Was wondering if maybe they don’t cause any specifically unique harms and what emerges as different effects or illnesses merely come down to which specific cells they takeover and the speed in which they do it.
In other words the death of cells in reality cause illness. (Along with activity and overreaction by our immune system?)… So for example, if something else (e.g. poison) killed the same cells, then would the results might be the same as a virus destroying those cells?
In: Biology
There are so many different kinds of viruses! Viruses usually hook up with something on the surface of cells and use that to get into the cells. Different viruses pick different surface targets, so different viruses enter different cells in different organs. Some viruses are more promiscuous than others!
On top of that, different viruses can cause different amounts or kinds of damage. For example, rhinovirus seems to cause almost no large scale damage to your body — almost everything that happens in a cold is your immune system reacting to the rhinovirus during the ‘common cold’. That is different from influenza, which actually can kill a lot of cells and cause damage, even though they both hit your respiratory system. So some viruses don’t kill a lot of cells, and others kill a ton of cells!

> **What is needed**:
Answer these from the text on viruses:
(a) What do viruses usually hook up with in order to get into cells?
(b) What does the text say almost everything that happens in a cold comes from?
(c) Which virus does the text say can kill a lot of cells, even though it hits the same body system as rhinovirus?

> **Information supplied**:
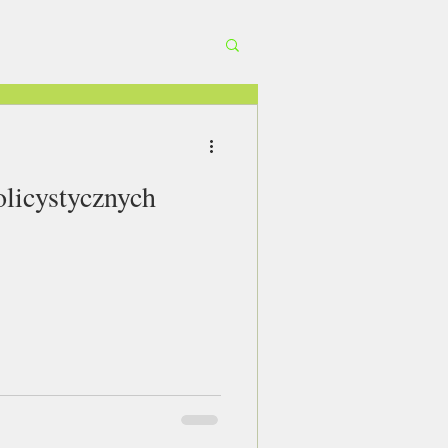
olicystycznych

> **Written response**:
(a) Something on the surface of cells.
(b) The immune system reacting to the rhinovirus.
(c) Influenza.